您还可以通过导航到它自己的指标端点：http://localhost:9090/metrics 来验证 Prometheus 是否正在提供有关其自身的指标。

使用表达式浏览器

让我们尝试查看 Prometheus 收集到的有关自身的一些数据。要使用 Prometheus 的内置表达式浏览器，请导航至 http://localhost:9090/graph 并在 “Graph” 选项卡中选择 “Console” 视图。

正如您可以从 http://localhost:9090/metrics 收集的那样，Prometheus 导出的有关其自身的一个指标称为 promhttp_metric_handler_requests_total （Prometheus server 已处理的 /metrics 请求总数）。继续并将以下内容输入到表达式控制台中：

promhttp_metric_handler_requests_total

这应该返回一些不同的时间序列（以及每个时间序列的最新值），所有时间序列的指标名称均为 promhttp_metric_handler_requests_total，但具有不同的标签。
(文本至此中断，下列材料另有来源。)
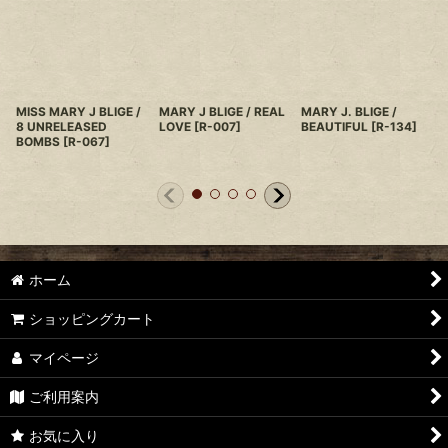
MISS MARY J BLIGE /
MARY J BLIGE / REAL
MARY J. BLIGE /
8 UNRELEASED
LOVE
[
R-007
]
BEAUTIFUL
[
R-134
]
BOMBS
[
R-067
]
ホーム
ショッピングカート
マイページ
ご利用案内
お気に入り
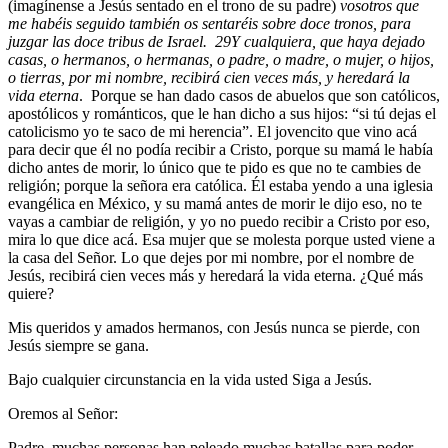
(imagínense a Jesús sentado en el trono de su padre)
vosotros que
me habéis
seguido
también os sentaréis sobre doce tronos, para
juzgar las doce tribus de Israel.
29
Y cualquiera, que haya dejado
casas, o hermanos, o hermanas, o padre, o madre, o mujer, o hijos,
o tierras, por mi nombre, recibirá cien veces más, y heredará la
vida eterna
. Porque se han dado casos de abuelos que son católicos,
apostólicos y románticos, que le han dicho a sus hijos: “si tú dejas el
catolicismo yo te saco de mi herencia”. El jovencito que vino acá
para decir que él no podía recibir a Cristo, porque su mamá le había
dicho antes de morir, lo único que te pido es que no te cambies de
religión; porque la señora era católica. Él estaba yendo a una iglesia
evangélica en México, y su mamá antes de morir le dijo eso, no te
vayas a cambiar de religión, y yo no puedo recibir a Cristo por eso,
mira lo que dice acá. Esa mujer que se molesta porque usted viene a
la casa del Señor. Lo que dejes por mi nombre, por el nombre de
Jesús, recibirá cien veces más y heredará la vida eterna. ¿Qué más
quiere?
Mis queridos y amados hermanos, con Jesús nunca se pierde, con
Jesús siempre se gana.
Bajo cualquier circunstancia en la vida usted Siga a Jesús.
Oremos al Señor:
Padre, muchas personas han peleado muchas batallas para poder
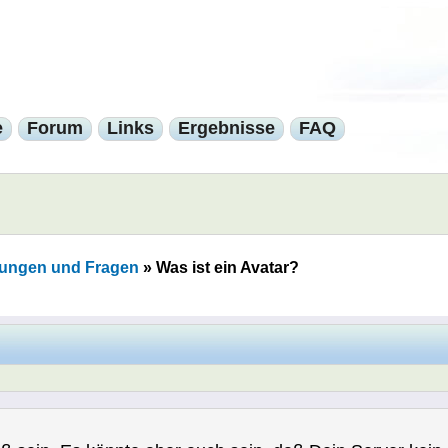
e
Forum
Links
Ergebnisse
FAQ
ungen und Fragen
»
Was ist ein Avatar?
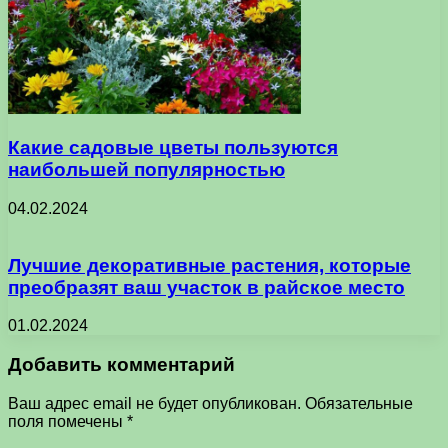
Какие садовые цветы пользуются
наибольшей популярностью
04.02.2024
Лучшие декоративные растения, которые
преобразят ваш участок в райское место
01.02.2024
Добавить комментарий
Ваш адрес email не будет опубликован.
Обязательные
поля помечены
*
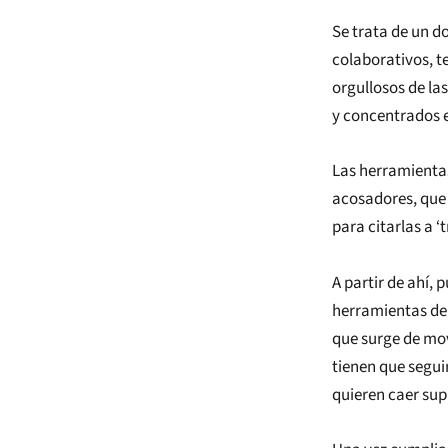
Se trata de un d
colaborativos, t
orgullosos de las
y concentrados e
Las herramientas
acosadores, que 
para citarlas a 
A partir de ahí,
herramientas de 
que surge de mo
tienen que segui
quieren caer su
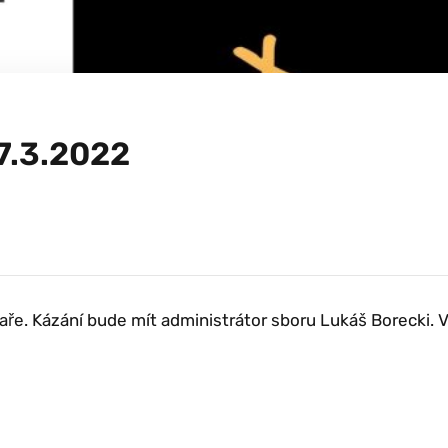
27.3.2022
faře. Kázání bude mít administrátor sboru
Lukáš Borecki
. 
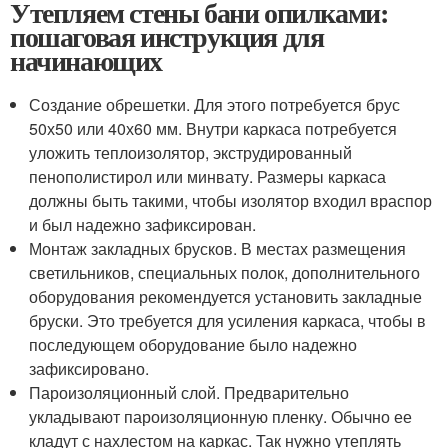
Утепляем стены бани опилками:
пошаговая инструкция для
начинающих
Создание обрешетки. Для этого потребуется брус
50х50 или 40х60 мм. Внутри каркаса потребуется
уложить теплоизолятор, экструдированный
пенополистирол или минвату. Размеры каркаса
должны быть такими, чтобы изолятор входил враспор
и был надежно зафиксирован.
Монтаж закладных брусков. В местах размещения
светильников, специальных полок, дополнительного
оборудования рекомендуется установить закладные
бруски. Это требуется для усиления каркаса, чтобы в
последующем оборудование было надежно
зафиксировано.
Пароизоляционный слой. Предварительно
укладывают пароизоляционную пленку. Обычно ее
кладут с нахлестом на каркас. Так нужно утеплять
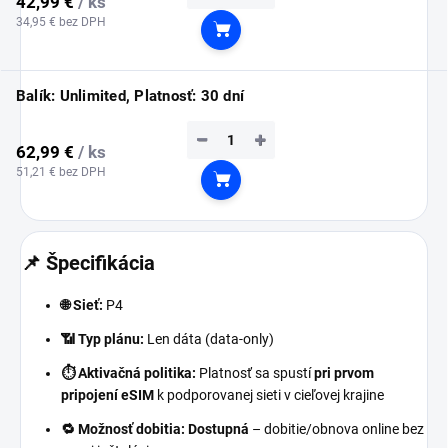
42,99 €
/ ks
34,95 € bez DPH
Do košíka
Balík: Unlimited, Platnosť: 30 dní
−
+
62,99 €
/ ks
51,21 € bez DPH
Do košíka
📌 Špecifikácia
🌐 Sieť:
P4
📶 Typ plánu:
Len dáta (data-only)
⏱️ Aktivačná politika:
Platnosť sa spustí
pri prvom
pripojení eSIM
k podporovanej sieti v cieľovej krajine
🔁 Možnosť dobitia:
Dostupná
– dobitie/obnova online bez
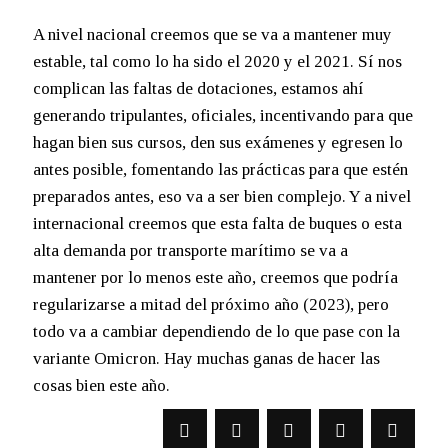
A nivel nacional creemos que se va a mantener muy
estable, tal como lo ha sido el 2020 y el 2021. Sí nos
complican las faltas de dotaciones, estamos ahí
generando tripulantes, oficiales, incentivando para que
hagan bien sus cursos, den sus exámenes y egresen lo
antes posible, fomentando las prácticas para que estén
preparados antes, eso va a ser bien complejo. Y a nivel
internacional creemos que esta falta de buques o esta
alta demanda por transporte marítimo se va a
mantener por lo menos este año, creemos que podría
regularizarse a mitad del próximo año (2023), pero
todo va a cambiar dependiendo de lo que pase con la
variante Omicron. Hay muchas ganas de hacer las
cosas bien este año.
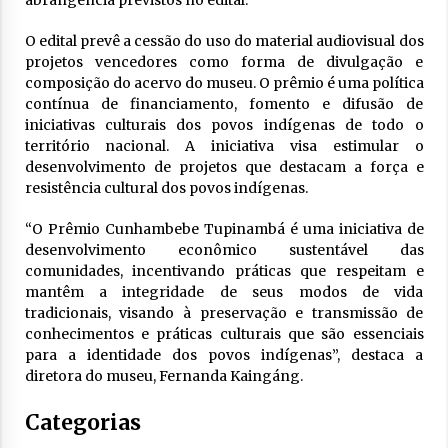
O edital prevê a cessão do uso do material audiovisual dos
projetos vencedores como forma de divulgação e
composição do acervo do museu. O prêmio é uma política
contínua de financiamento, fomento e difusão de
iniciativas culturais dos povos indígenas de todo o
território nacional. A iniciativa visa estimular o
desenvolvimento de projetos que destacam a força e
resistência cultural dos povos indígenas.
“O Prêmio Cunhambebe Tupinambá é uma iniciativa de
desenvolvimento econômico sustentável das
comunidades, incentivando práticas que respeitam e
mantêm a integridade de seus modos de vida
tradicionais, visando à preservação e transmissão de
conhecimentos e práticas culturais que são essenciais
para a identidade dos povos indígenas”, destaca a
diretora do museu, Fernanda Kaingáng.
Categorias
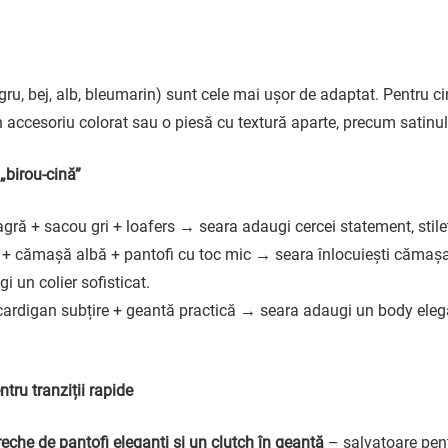
egru, bej, alb, bleumarin) sunt cele mai ușor de adaptat. Pentru c
n accesoriu colorat sau o piesă cu textură aparte, precum satinu
„birou-cină”
gră + sacou gri + loafers → seara adaugi cercei statement, stilet
 + cămașă albă + pantofi cu toc mic → seara înlocuiești cămașa
i un colier sofisticat.
cardigan subțire + geantă practică → seara adaugi un body elega
ntru tranziții rapide
eche de pantofi eleganți și un clutch în geantă
– salvatoare pent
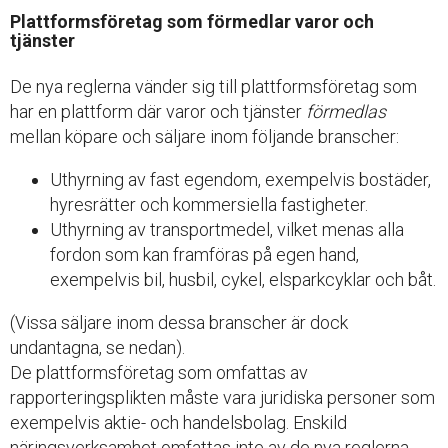
Plattformsföretag som förmedlar varor och
tjänster
De nya reglerna vänder sig till plattformsföretag som
har en plattform där varor och tjänster
förmedlas
mellan köpare och säljare inom följande branscher:
Uthyrning av fast egendom, exempelvis bostäder,
hyresrätter och kommersiella fastigheter.
Uthyrning av transportmedel, vilket menas alla
fordon som kan framföras på egen hand,
exempelvis bil, husbil, cykel, elsparkcyklar och båt.
(Vissa säljare inom dessa branscher är dock
undantagna, se nedan).
De plattformsföretag som omfattas av
rapporteringsplikten måste vara juridiska personer som
exempelvis aktie- och handelsbolag. Enskild
näringsverksamhet omfattas inte av de nya reglerna.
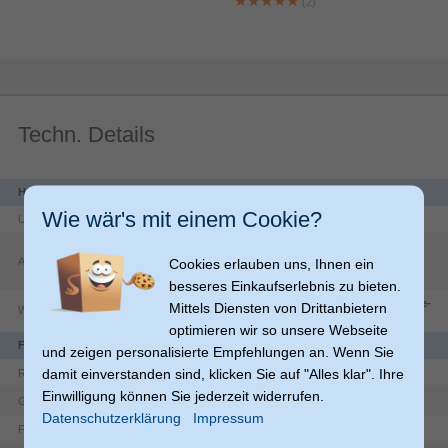
(2)
Techn. Details
Herstellerdaten
Wie wär's mit einem Cookie?
Unternehmen
Hama GmbH & Co KG
Dresdner Str.
9
Adresse
86653
Monheim
Cookies erlauben uns, Ihnen ein
DE
besseres Einkaufserlebnis zu bieten.
https://countries.hama.com/legal/corporate-
Mittels Diensten von Drittanbietern
Website
information
optimieren wir so unsere Webseite
Funktionen
und zeigen personalisierte Empfehlungen an. Wenn Sie
damit einverstanden sind, klicken Sie auf "Alles klar". Ihre
1
Rahmen pro Set
Einwilligung können Sie jederzeit widerrufen.
Nachdenklich
Glastyp
Datenschutzerklärung
Impressum
Rechteckig
Form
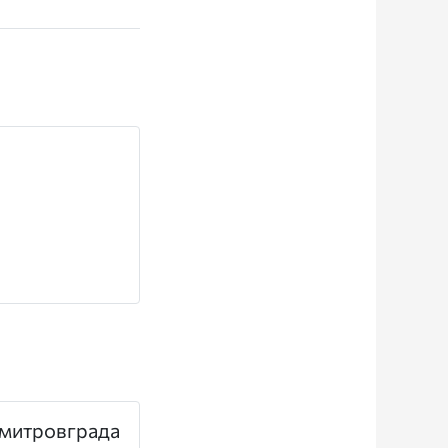
имитровграда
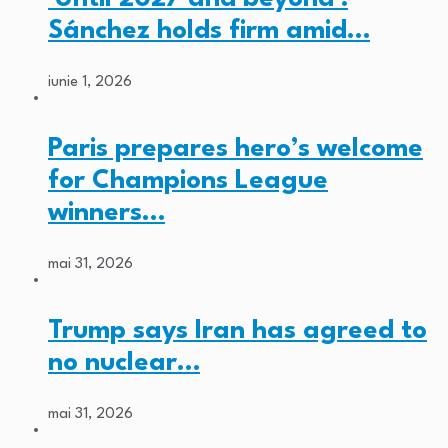
Sánchez holds firm amid…
iunie 1, 2026
Paris prepares hero’s welcome
for Champions League
winners…
mai 31, 2026
Trump says Iran has agreed to
no nuclear…
mai 31, 2026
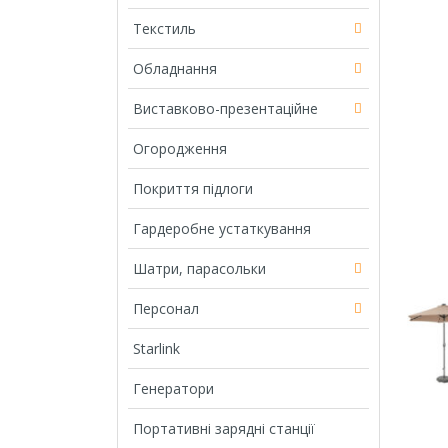
Текстиль
Обладнання
Виставково-презентаційне
Огородження
Покриття підлоги
Гардеробне устаткування
Шатри, парасольки
Персонал
Starlink
Генератори
Портативні зарядні станції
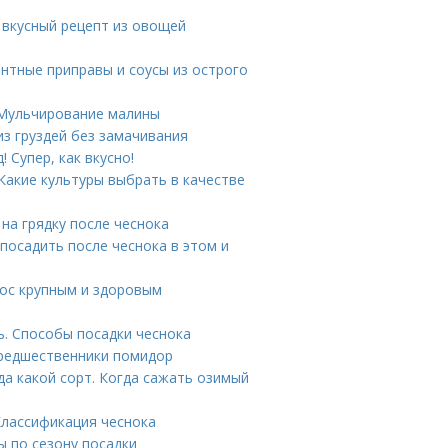
 вкусный рецепт из овощей
антные приправы и соусы из острого
 Мульчирование малины
 из груздей без замачивания
 Супер, как вкусно!
 Какие культуры выбрать в качестве
на грядку после чеснока
 посадить после чеснока в этом и
рос крупным и здоровым
ь. Способы посадки чеснока
Предшественники помидор
гда какой сорт. Когда сажать озимый
Классификация чеснока
ы по сезону посадки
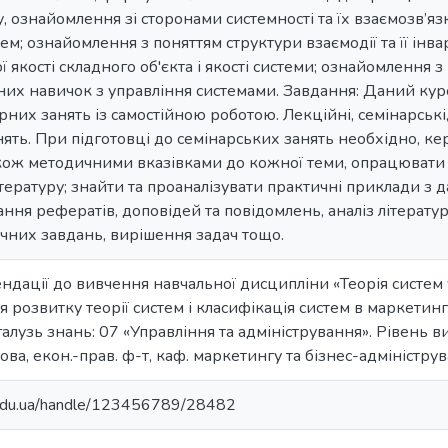
у, ознайомлення зі сторонами системності та їх взаємозв’я
м; ознайомлення з поняттям структури взаємодії та її інв
 якості складного об'єкта і якості системи; ознайомлення з
них навичок з управління системами. Завдання: Даний кур
них занять із самостійною роботою. Лекційні, семінарські,
ять. При підготовці до семінарських занять необхідно, к
 також методичними вказівками до кожної теми, опрацювати 
ературу; знайти та проаналізувати практичні приклади з да
ння рефератів, доповідей та повідомлень, аналіз літератур
чних завдань, вирішення задач тощо.
дації до вивчення навчальної дисципліни «Теорія систем
 розвитку теорії систем і класифікація систем в маркетингу:
 галузь знань: 07 «Управління та адміністрування». Рівень ви
икова, екон.-прав. ф-т, каф. маркетингу та бізнес-адмініструв
u.edu.ua/handle/123456789/28482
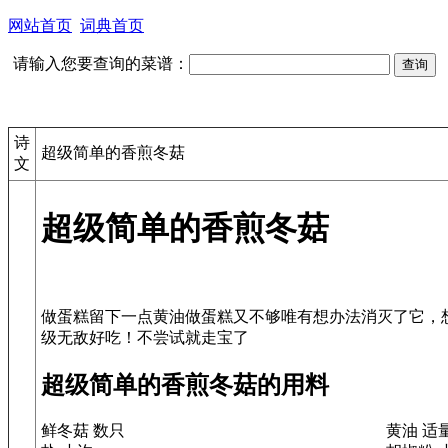
网站首页
词典首页
请输入您要查询的菜谱：
诗
超级简单的香煎冬菇
文
超级简单的香煎冬菇
做蛋糕留下一点黄油做蛋糕又不够唯有想办法消灭了它，
超级简单的香煎冬菇的用料
鲜冬菇 数只
黄油 适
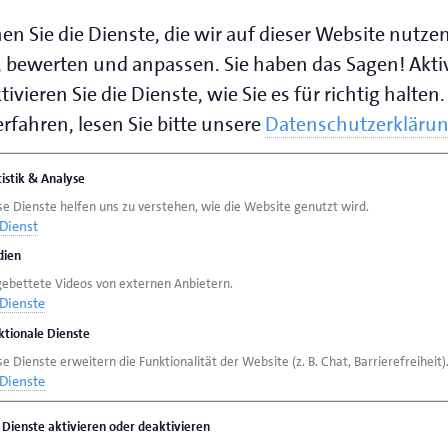
en Sie die Dienste, die wir auf dieser Website nutze
 bewerten und anpassen. Sie haben das Sagen! Akti
ivieren Sie die Dienste, wie Sie es für richtig halten.
rfahren, lesen Sie bitte unsere
Datenschutzerkläru
tistik & Analyse
se Dienste helfen uns zu verstehen, wie die Website genutzt wird.
Dienst
ien
gebettete Videos von externen Anbietern.
Dienste
ktionale Dienste
e Dienste erweitern die Funktionalität der Website (z. B. Chat, Barrierefreiheit)
Dienste
e Dienste aktivieren oder deaktivieren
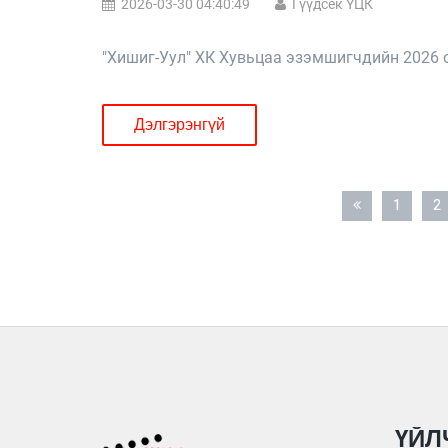
2026-03-30 04:40:49
Гүүдсек ҮЦК
"Хишиг-Уул" ХК Хувьцаа эзэмшигчдийн 2026 
Дэлгэрэнгүй
1
2
ҮЙЛ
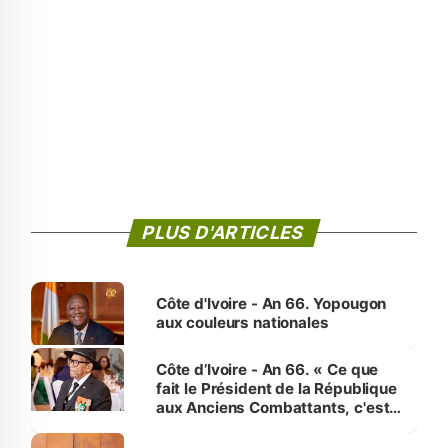
PLUS D'ARTICLES
Côte d'Ivoire - An 66. Yopougon
aux couleurs nationales
Côte d’Ivoire - An 66. « Ce que
fait le Président de la République
aux Anciens Combattants, c'est
inédit » (Cne Yassoungo Koné ®)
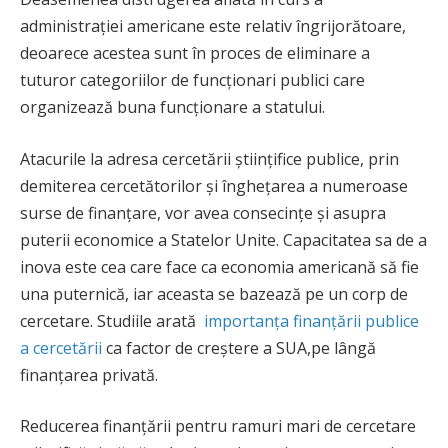
administrației americane este relativ îngrijorătoare,
deoarece acestea sunt în proces de eliminare a
tuturor categoriilor de funcționari publici care
organizează buna funcționare a statului.
Atacurile la adresa cercetării științifice publice, prin
demiterea cercetătorilor și înghețarea a numeroase
surse de finanțare, vor avea consecințe și asupra
puterii economice a Statelor Unite. Capacitatea sa de a
inova este cea care face ca economia americană să fie
una puternică, iar aceasta se bazează pe un corp de
cercetare. Studiile arată
importanța finanțării publice
a cercetării
ca factor de creștere a SUA,pe lângă
finanțarea privată.
Reducerea finanțării pentru ramuri mari de cercetare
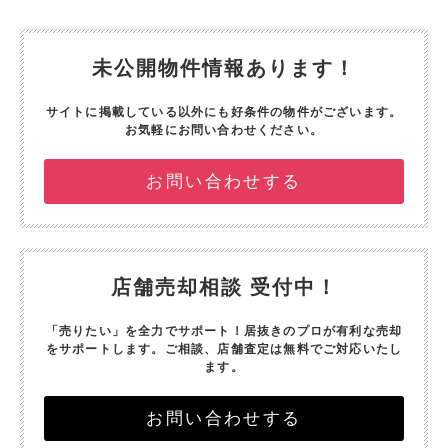
未公開物件情報あります！
サイトに掲載している以外にも好条件の物件がございます。
お気軽にお問い合わせください。
お問い合わせする
店舗売却相談 受付中！
「売りたい」を全力でサポート！
居抜きのプロが有利な売却
をサポートします。
ご相談、店舗査定は無料でご対応いたし
ます。
お問い合わせする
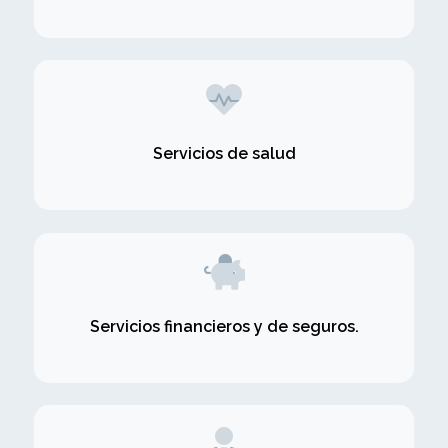
Servicios de salud
Servicios financieros y de seguros.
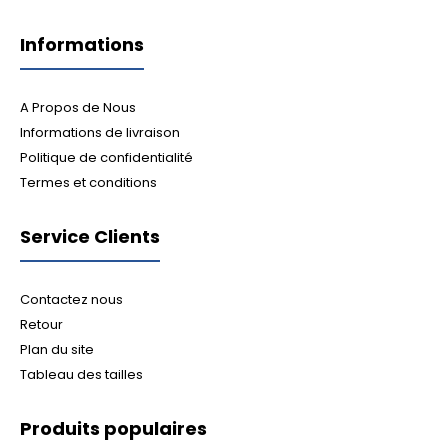
Informations
A Propos de Nous
Informations de livraison
Politique de confidentialité
Termes et conditions
Service Clients
Contactez nous
Retour
Plan du site
Tableau des tailles
Produits populaires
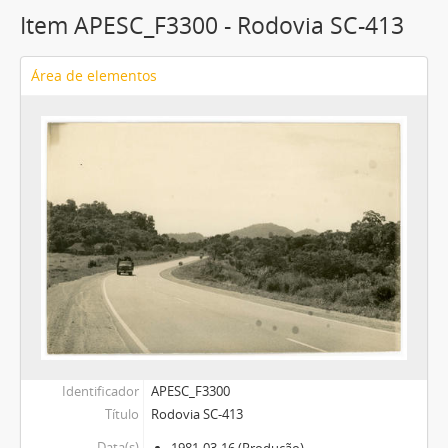
Item APESC_F3300 - Rodovia SC-413
Área de elementos
Identificador
APESC_F3300
Título
Rodovia SC-413
Data(s)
这些标签指定不同的请求状态。

如果我们只对返回 HTTP code 200 的请求感兴趣，则可以使用此查询来检索该信息：

promhttp_metric_handler_requests_total{code="200"}

要统计返回的时间序列数，您可以编写：

count(promhttp_metric_handler_requests_total)

有关表达语言的更多信息，请参见 expression language documentation。

使用绘图界面

要绘制表达式的图形，请导航到 http://localhost:9090/graph 并使用 “Graph” 选项卡。

例如，输入以下表达式以绘制在自抓取的 Prometheus 中发生的每秒返回状态码 200 的 HTTP 请求速率

rate(promhttp_metric_handler_requests_total{code="200"}[1m])

您可以尝试使用图形 range 参数和其他设置。

监控其他目标

仅从 Prometheus 收集指标并不能很好地说明 Prometheus 的功能。为了更好地了解 Prometheus 可以做什么，我们建议您浏览有关其他 exporter 的文档。Monitoring Linux or macOS host metrics using a node exporter 指南是一个不错的起点。

总结

在本指南中，您安装了 Prometheus，配置了 Prometheus 实例以监视资源，并了解了在 Prometheus 表达式浏览器中使用时间序列数据的一些基础知识。要继续学习 Prometheus，请查看 Overview 以获取有关接下来要探索的内容的一些想法。